In a third e-mail, Jobs balked at the suggestion of his his senior vice president of product marketing, Phillip Schiller, to make the iPod compatible with other music players, not just Apple’s iTunes.

“For non competitive devices, maybe,” Jobs wrote. “For competitive devices with iPod, it’s too soon to decide that.”

Consumer lawyers presented evidence that Apple’s modifications led iPods customers to lose music libraries and other files that had been downloaded from sources other than iTunes.

‘Worst’ Experience

“You guys decided to give them the worst possible experience and blow up” their file databases, which would occur after iPod users received an error message directing them to restart their iPod, said consumer attorney Patrick Coughlin.

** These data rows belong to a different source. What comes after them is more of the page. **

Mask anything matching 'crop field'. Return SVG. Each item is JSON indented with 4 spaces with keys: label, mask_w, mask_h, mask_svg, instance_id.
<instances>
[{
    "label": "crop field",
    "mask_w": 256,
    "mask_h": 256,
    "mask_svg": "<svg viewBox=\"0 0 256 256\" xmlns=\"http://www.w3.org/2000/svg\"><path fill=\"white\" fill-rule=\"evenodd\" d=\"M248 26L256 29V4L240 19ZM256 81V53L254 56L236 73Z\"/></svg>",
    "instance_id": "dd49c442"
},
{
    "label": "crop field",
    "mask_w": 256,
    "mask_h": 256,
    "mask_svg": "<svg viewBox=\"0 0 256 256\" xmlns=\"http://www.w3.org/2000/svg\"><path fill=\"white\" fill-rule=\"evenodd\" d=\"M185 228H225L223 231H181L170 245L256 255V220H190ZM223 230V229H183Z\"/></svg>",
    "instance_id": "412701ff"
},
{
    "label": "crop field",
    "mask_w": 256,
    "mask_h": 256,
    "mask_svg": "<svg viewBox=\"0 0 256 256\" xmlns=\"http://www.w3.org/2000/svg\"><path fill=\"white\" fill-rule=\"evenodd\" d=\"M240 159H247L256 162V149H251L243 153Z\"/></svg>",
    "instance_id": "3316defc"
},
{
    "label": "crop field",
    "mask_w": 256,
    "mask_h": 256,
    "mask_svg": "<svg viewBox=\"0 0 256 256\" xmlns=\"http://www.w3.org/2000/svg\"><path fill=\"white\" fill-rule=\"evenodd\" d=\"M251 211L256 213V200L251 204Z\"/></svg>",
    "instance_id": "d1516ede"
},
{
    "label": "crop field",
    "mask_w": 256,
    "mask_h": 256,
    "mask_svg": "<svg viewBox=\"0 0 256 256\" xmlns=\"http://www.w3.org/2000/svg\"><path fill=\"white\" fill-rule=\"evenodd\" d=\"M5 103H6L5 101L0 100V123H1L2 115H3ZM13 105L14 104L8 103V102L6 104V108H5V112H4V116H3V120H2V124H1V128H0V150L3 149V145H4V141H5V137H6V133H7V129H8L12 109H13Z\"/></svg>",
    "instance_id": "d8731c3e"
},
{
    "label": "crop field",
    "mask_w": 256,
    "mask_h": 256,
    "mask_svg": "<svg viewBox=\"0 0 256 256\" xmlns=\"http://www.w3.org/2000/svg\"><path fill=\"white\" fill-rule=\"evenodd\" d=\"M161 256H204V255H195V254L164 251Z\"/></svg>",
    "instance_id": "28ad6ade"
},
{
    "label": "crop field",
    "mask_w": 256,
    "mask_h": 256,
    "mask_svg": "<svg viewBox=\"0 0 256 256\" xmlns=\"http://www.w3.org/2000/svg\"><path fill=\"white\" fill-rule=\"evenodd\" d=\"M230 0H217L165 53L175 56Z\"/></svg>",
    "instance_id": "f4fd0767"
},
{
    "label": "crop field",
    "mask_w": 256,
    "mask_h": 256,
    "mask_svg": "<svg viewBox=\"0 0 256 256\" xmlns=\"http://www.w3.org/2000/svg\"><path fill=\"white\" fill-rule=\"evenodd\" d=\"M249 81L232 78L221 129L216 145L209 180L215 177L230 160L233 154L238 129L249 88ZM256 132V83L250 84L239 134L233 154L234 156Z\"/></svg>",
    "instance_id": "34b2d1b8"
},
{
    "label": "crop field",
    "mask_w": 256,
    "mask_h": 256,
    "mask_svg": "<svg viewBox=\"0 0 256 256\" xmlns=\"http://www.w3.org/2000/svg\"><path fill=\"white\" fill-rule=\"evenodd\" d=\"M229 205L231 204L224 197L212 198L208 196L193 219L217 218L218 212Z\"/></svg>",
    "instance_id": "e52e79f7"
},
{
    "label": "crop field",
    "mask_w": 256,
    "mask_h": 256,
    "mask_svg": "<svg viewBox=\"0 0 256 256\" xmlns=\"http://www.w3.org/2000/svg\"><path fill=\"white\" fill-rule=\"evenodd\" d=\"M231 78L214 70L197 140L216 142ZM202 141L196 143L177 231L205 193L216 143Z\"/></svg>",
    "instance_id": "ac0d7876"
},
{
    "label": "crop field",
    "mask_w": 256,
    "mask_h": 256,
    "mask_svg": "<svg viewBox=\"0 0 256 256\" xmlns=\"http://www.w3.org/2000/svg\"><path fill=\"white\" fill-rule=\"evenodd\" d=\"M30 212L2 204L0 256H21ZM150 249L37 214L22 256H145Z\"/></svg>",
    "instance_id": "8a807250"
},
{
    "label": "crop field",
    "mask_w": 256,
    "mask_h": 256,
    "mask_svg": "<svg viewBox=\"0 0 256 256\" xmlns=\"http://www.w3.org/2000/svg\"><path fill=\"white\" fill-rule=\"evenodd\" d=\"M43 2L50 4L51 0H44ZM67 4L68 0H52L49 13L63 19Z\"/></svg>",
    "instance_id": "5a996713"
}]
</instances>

Apple executives testified the company was providing a seamless “eco-system” for customers, using the iPod, iTunes and desktop Apple computers, that would allow them to easily download music. Software upgrades such as the ones that blocked RealNetworks were aimed at protecting devices and software from an onslaught of hackers and corrupting software that would degrade the quality of iPod and iTunes, they said.

“Not only are they hacking,” Eddy Cue, the chief of the iTunes Store, said when asked about RealNetworks, the much more important issue was “breaking that eco-system that we had.”

“We did not want anything that would actually jeopardise that and cause problems for customers,” he said.

The trial is expected to wrap up early this week.